═════ Material for this task ═════

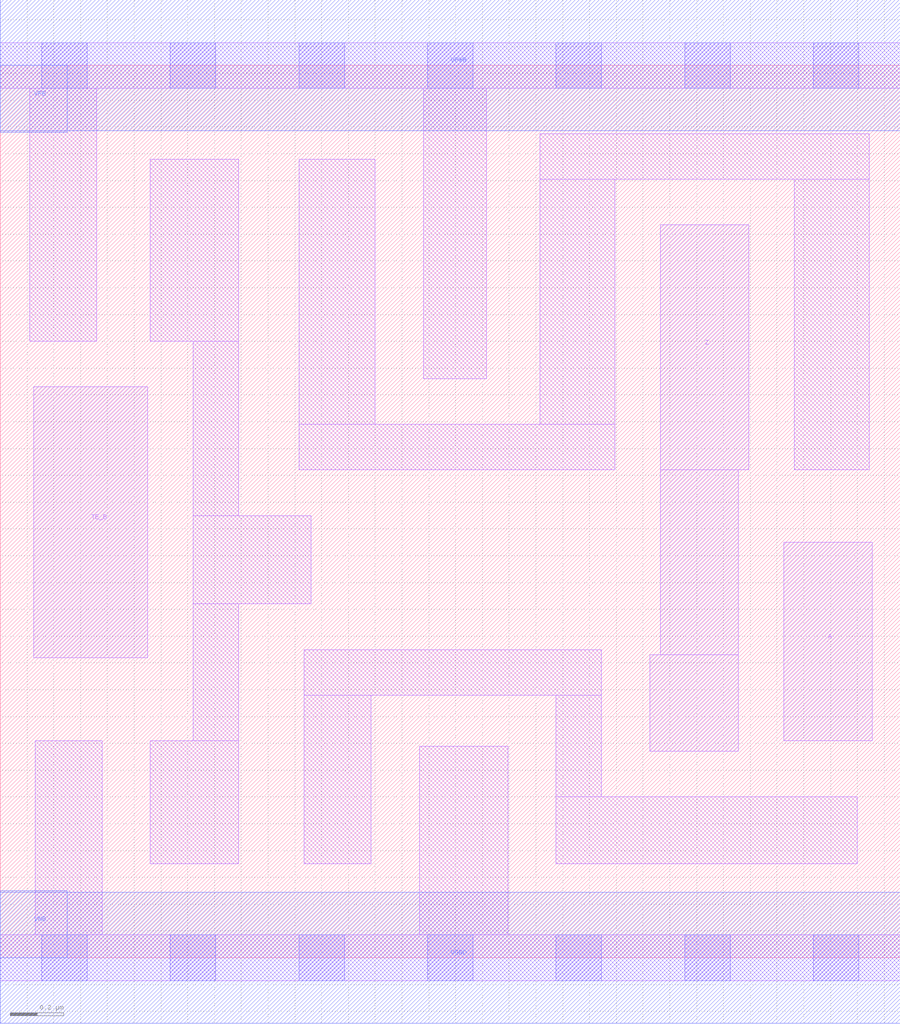
<source format=lef>
# Copyright 2020 The SkyWater PDK Authors
#
# Licensed under the Apache License, Version 2.0 (the "License");
# you may not use this file except in compliance with the License.
# You may obtain a copy of the License at
#
#     https://www.apache.org/licenses/LICENSE-2.0
#
# Unless required by applicable law or agreed to in writing, software
# distributed under the License is distributed on an "AS IS" BASIS,
# WITHOUT WARRANTIES OR CONDITIONS OF ANY KIND, either express or implied.
# See the License for the specific language governing permissions and
# limitations under the License.
#
# SPDX-License-Identifier: Apache-2.0

VERSION 5.5 ;
NAMESCASESENSITIVE ON ;
BUSBITCHARS "[]" ;
DIVIDERCHAR "/" ;
MACRO sky130_fd_sc_hs__einvn_2
  CLASS CORE ;
  SOURCE USER ;
  ORIGIN  0.000000  0.000000 ;
  SIZE  3.360000 BY  3.330000 ;
  SYMMETRY X Y ;
  SITE unit ;
  PIN A
    ANTENNAGATEAREA  0.558000 ;
    DIRECTION INPUT ;
    USE SIGNAL ;
    PORT
      LAYER li1 ;
        RECT 2.925000 0.810000 3.255000 1.550000 ;
    END
  END A
  PIN TE_B
    ANTENNAGATEAREA  0.495000 ;
    DIRECTION INPUT ;
    USE SIGNAL ;
    PORT
      LAYER li1 ;
        RECT 0.125000 1.120000 0.550000 2.130000 ;
    END
  END TE_B
  PIN Z
    ANTENNADIFFAREA  0.546900 ;
    DIRECTION OUTPUT ;
    USE SIGNAL ;
    PORT
      LAYER li1 ;
        RECT 2.425000 0.770000 2.755000 1.130000 ;
        RECT 2.465000 1.130000 2.755000 1.820000 ;
        RECT 2.465000 1.820000 2.795000 2.735000 ;
    END
  END Z
  PIN VGND
    DIRECTION INOUT ;
    USE GROUND ;
    PORT
      LAYER met1 ;
        RECT 0.000000 -0.245000 3.360000 0.245000 ;
    END
  END VGND
  PIN VNB
    DIRECTION INOUT ;
    USE GROUND ;
    PORT
      LAYER met1 ;
        RECT 0.000000 0.000000 0.250000 0.250000 ;
    END
  END VNB
  PIN VPB
    DIRECTION INOUT ;
    USE POWER ;
    PORT
      LAYER met1 ;
        RECT 0.000000 3.080000 0.250000 3.330000 ;
    END
  END VPB
  PIN VPWR
    DIRECTION INOUT ;
    USE POWER ;
    PORT
      LAYER met1 ;
        RECT 0.000000 3.085000 3.360000 3.575000 ;
    END
  END VPWR
  OBS
    LAYER li1 ;
      RECT 0.000000 -0.085000 3.360000 0.085000 ;
      RECT 0.000000  3.245000 3.360000 3.415000 ;
      RECT 0.110000  2.300000 0.360000 3.245000 ;
      RECT 0.130000  0.085000 0.380000 0.810000 ;
      RECT 0.560000  0.350000 0.890000 0.810000 ;
      RECT 0.560000  2.300000 0.890000 2.980000 ;
      RECT 0.720000  0.810000 0.890000 1.320000 ;
      RECT 0.720000  1.320000 1.160000 1.650000 ;
      RECT 0.720000  1.650000 0.890000 2.300000 ;
      RECT 1.115000  1.820000 2.295000 1.990000 ;
      RECT 1.115000  1.990000 1.400000 2.980000 ;
      RECT 1.135000  0.350000 1.385000 0.980000 ;
      RECT 1.135000  0.980000 2.245000 1.150000 ;
      RECT 1.565000  0.085000 1.895000 0.790000 ;
      RECT 1.580000  2.160000 1.815000 3.245000 ;
      RECT 2.015000  1.990000 2.295000 2.905000 ;
      RECT 2.015000  2.905000 3.245000 3.075000 ;
      RECT 2.075000  0.350000 3.200000 0.600000 ;
      RECT 2.075000  0.600000 2.245000 0.980000 ;
      RECT 2.965000  1.820000 3.245000 2.905000 ;
    LAYER mcon ;
      RECT 0.155000 -0.085000 0.325000 0.085000 ;
      RECT 0.155000  3.245000 0.325000 3.415000 ;
      RECT 0.635000 -0.085000 0.805000 0.085000 ;
      RECT 0.635000  3.245000 0.805000 3.415000 ;
      RECT 1.115000 -0.085000 1.285000 0.085000 ;
      RECT 1.115000  3.245000 1.285000 3.415000 ;
      RECT 1.595000 -0.085000 1.765000 0.085000 ;
      RECT 1.595000  3.245000 1.765000 3.415000 ;
      RECT 2.075000 -0.085000 2.245000 0.085000 ;
      RECT 2.075000  3.245000 2.245000 3.415000 ;
      RECT 2.555000 -0.085000 2.725000 0.085000 ;
      RECT 2.555000  3.245000 2.725000 3.415000 ;
      RECT 3.035000 -0.085000 3.205000 0.085000 ;
      RECT 3.035000  3.245000 3.205000 3.415000 ;
  END
END sky130_fd_sc_hs__einvn_2

</source>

═════

Assignment ->
Please copy the records above word for word, omitting every picture.

Written answer ->
<source format=lef>
# Copyright 2020 The SkyWater PDK Authors
#
# Licensed under the Apache License, Version 2.0 (the "License");
# you may not use this file except in compliance with the License.
# You may obtain a copy of the License at
#
#     https://www.apache.org/licenses/LICENSE-2.0
#
# Unless required by applicable law or agreed to in writing, software
# distributed under the License is distributed on an "AS IS" BASIS,
# WITHOUT WARRANTIES OR CONDITIONS OF ANY KIND, either express or implied.
# See the License for the specific language governing permissions and
# limitations under the License.
#
# SPDX-License-Identifier: Apache-2.0

VERSION 5.5 ;
NAMESCASESENSITIVE ON ;
BUSBITCHARS "[]" ;
DIVIDERCHAR "/" ;
MACRO sky130_fd_sc_hs__einvn_2
  CLASS CORE ;
  SOURCE USER ;
  ORIGIN  0.000000  0.000000 ;
  SIZE  3.360000 BY  3.330000 ;
  SYMMETRY X Y ;
  SITE unit ;
  PIN A
    ANTENNAGATEAREA  0.558000 ;
    DIRECTION INPUT ;
    USE SIGNAL ;
    PORT
      LAYER li1 ;
        RECT 2.925000 0.810000 3.255000 1.550000 ;
    END
  END A
  PIN TE_B
    ANTENNAGATEAREA  0.495000 ;
    DIRECTION INPUT ;
    USE SIGNAL ;
    PORT
      LAYER li1 ;
        RECT 0.125000 1.120000 0.550000 2.130000 ;
    END
  END TE_B
  PIN Z
    ANTENNADIFFAREA  0.546900 ;
    DIRECTION OUTPUT ;
    USE SIGNAL ;
    PORT
      LAYER li1 ;
        RECT 2.425000 0.770000 2.755000 1.130000 ;
        RECT 2.465000 1.130000 2.755000 1.820000 ;
        RECT 2.465000 1.820000 2.795000 2.735000 ;
    END
  END Z
  PIN VGND
    DIRECTION INOUT ;
    USE GROUND ;
    PORT
      LAYER met1 ;
        RECT 0.000000 -0.245000 3.360000 0.245000 ;
    END
  END VGND
  PIN VNB
    DIRECTION INOUT ;
    USE GROUND ;
    PORT
      LAYER met1 ;
        RECT 0.000000 0.000000 0.250000 0.250000 ;
    END
  END VNB
  PIN VPB
    DIRECTION INOUT ;
    USE POWER ;
    PORT
      LAYER met1 ;
        RECT 0.000000 3.080000 0.250000 3.330000 ;
    END
  END VPB
  PIN VPWR
    DIRECTION INOUT ;
    USE POWER ;
    PORT
      LAYER met1 ;
        RECT 0.000000 3.085000 3.360000 3.575000 ;
    END
  END VPWR
  OBS
    LAYER li1 ;
      RECT 0.000000 -0.085000 3.360000 0.085000 ;
      RECT 0.000000  3.245000 3.360000 3.415000 ;
      RECT 0.110000  2.300000 0.360000 3.245000 ;
      RECT 0.130000  0.085000 0.380000 0.810000 ;
      RECT 0.560000  0.350000 0.890000 0.810000 ;
      RECT 0.560000  2.300000 0.890000 2.980000 ;
      RECT 0.720000  0.810000 0.890000 1.320000 ;
      RECT 0.720000  1.320000 1.160000 1.650000 ;
      RECT 0.720000  1.650000 0.890000 2.300000 ;
      RECT 1.115000  1.820000 2.295000 1.990000 ;
      RECT 1.115000  1.990000 1.400000 2.980000 ;
      RECT 1.135000  0.350000 1.385000 0.980000 ;
      RECT 1.135000  0.980000 2.245000 1.150000 ;
      RECT 1.565000  0.085000 1.895000 0.790000 ;
      RECT 1.580000  2.160000 1.815000 3.245000 ;
      RECT 2.015000  1.990000 2.295000 2.905000 ;
      RECT 2.015000  2.905000 3.245000 3.075000 ;
      RECT 2.075000  0.350000 3.200000 0.600000 ;
      RECT 2.075000  0.600000 2.245000 0.980000 ;
      RECT 2.965000  1.820000 3.245000 2.905000 ;
    LAYER mcon ;
      RECT 0.155000 -0.085000 0.325000 0.085000 ;
      RECT 0.155000  3.245000 0.325000 3.415000 ;
      RECT 0.635000 -0.085000 0.805000 0.085000 ;
      RECT 0.635000  3.245000 0.805000 3.415000 ;
      RECT 1.115000 -0.085000 1.285000 0.085000 ;
      RECT 1.115000  3.245000 1.285000 3.415000 ;
      RECT 1.595000 -0.085000 1.765000 0.085000 ;
      RECT 1.595000  3.245000 1.765000 3.415000 ;
      RECT 2.075000 -0.085000 2.245000 0.085000 ;
      RECT 2.075000  3.245000 2.245000 3.415000 ;
      RECT 2.555000 -0.085000 2.725000 0.085000 ;
      RECT 2.555000  3.245000 2.725000 3.415000 ;
      RECT 3.035000 -0.085000 3.205000 0.085000 ;
      RECT 3.035000  3.245000 3.205000 3.415000 ;
  END
END sky130_fd_sc_hs__einvn_2

</source>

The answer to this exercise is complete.